The study, which was managed by University College London’s Institute of Education, followed around 10,000 boys and girls who were born from 2000 to 2001 to assess how their emotional well-being changed as they grew older. At ages three, seven, 11, and 14, the parents of the children were asked to describe their children’s “emotional problems,” including “low mood, anxiety … acting out, and disobedience.” At age 14, the children themselves were asked to report on their mood, describing the extent to which they felt that they’d felt “miserable, tired, [or] lonely,” or had cried in the previous two weeks. The researchers found that between the ages of 11 to 14, the number of boys who reported (or whose parents had reported) emotional problems that coincided with depressive symptoms remained the same, about one in 10, but that the number of girls who reported experiencing these symptoms jumped by about 50 percent, from one in 10 to one in four girls.
It’s super important to stress that the jump in people reporting depressive symptoms coincided with the fact that at age 14, the girls began self-reporting on their mental health, and the researchers had input from more than just their parents. This means that it’s possible that the subjects were still experiencing these symptoms when they were younger, but that their parents weren’t aware of it. The brief accompanying the study made note of the fact that the children’s “emotional symptoms differed” depending on who reported them. The summary of the study said that “This research highlights the importance of considering young people’s views on their own mental health.” So, if it wasn’t clear already, listen to teenage girls.
“These stark findings provide evidence that mental health problems among girls rise sharply as they enter adolescence,” said Professor Emla Fitzsimons, the director of the Millennium Cohort Study, the umbrella project to which this particular survey belongs. Fitzsimons noted, however, that more research needs to be done in order to truly understand the causes of this rise, as the possible sources are diverse and complicated.

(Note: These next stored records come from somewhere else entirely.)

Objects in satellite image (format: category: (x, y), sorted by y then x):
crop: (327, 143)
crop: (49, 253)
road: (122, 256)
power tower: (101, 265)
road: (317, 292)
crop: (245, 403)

The breakdown of the data noted that the teens from poorer socioeconomic backgrounds were more likely to report symptoms of depression compared with teens from more affluent backgrounds, which is consistent with how adults of different socioeconomic levels experience depression. It also showed that white and mixed-race girls were most likely to report having symptoms of depression, while Black African girls were least likely to. (Though it’s important to note the role stigma plays in under-reporting mental illness among Black people, as NAMI breaks down.) The brief also made mention of one crucial bias that played into how parents saw their children’s emotional problems versus how the teens themselves reported them: compared to the 14-year-olds’ own reports, which showed more girls than boys experiencing depressive symptoms, the parents identified “more boys with high depressive symptoms and fewer girls.”
This is a major detail that reveals how parents are vulnerable to gender bias even with their own children. Depression is twice as common in girls than in boys, as the World Health Organization notes, but stereotypes about women’s “proneness” to emotional problems can “reinforce social stigma” about mental illness, and serve as a “barrier to the accurate identification and treatment of psychological disorder.” In other words, the parents who reported their teen’s emotional problems — the mother, in nine out of 10 cases in this study — might not know to take their children’s mental health seriously, and in so doing underestimate the severity of any issues they may have. This detail underscores how crucial it is that parents take their children’s mental health concerns seriously.
Getting diagnosis and treatment early is hugely important for better outcomes for people with mental illness. According to a 2007 study in the American Journal of Managed Care, early detection can “prevent relapse and reduce the emotional and financial burden” of depression. The lead author of the UCL study, Dr. Praveetha Patalay, said that girls today face “increasing mental health difficulties,” and it's hard to disagree with that. It’s so critical that we reduce stigma around mental illness and make it as easy as possible for young girls — as well as people of all ages and genders — to get help.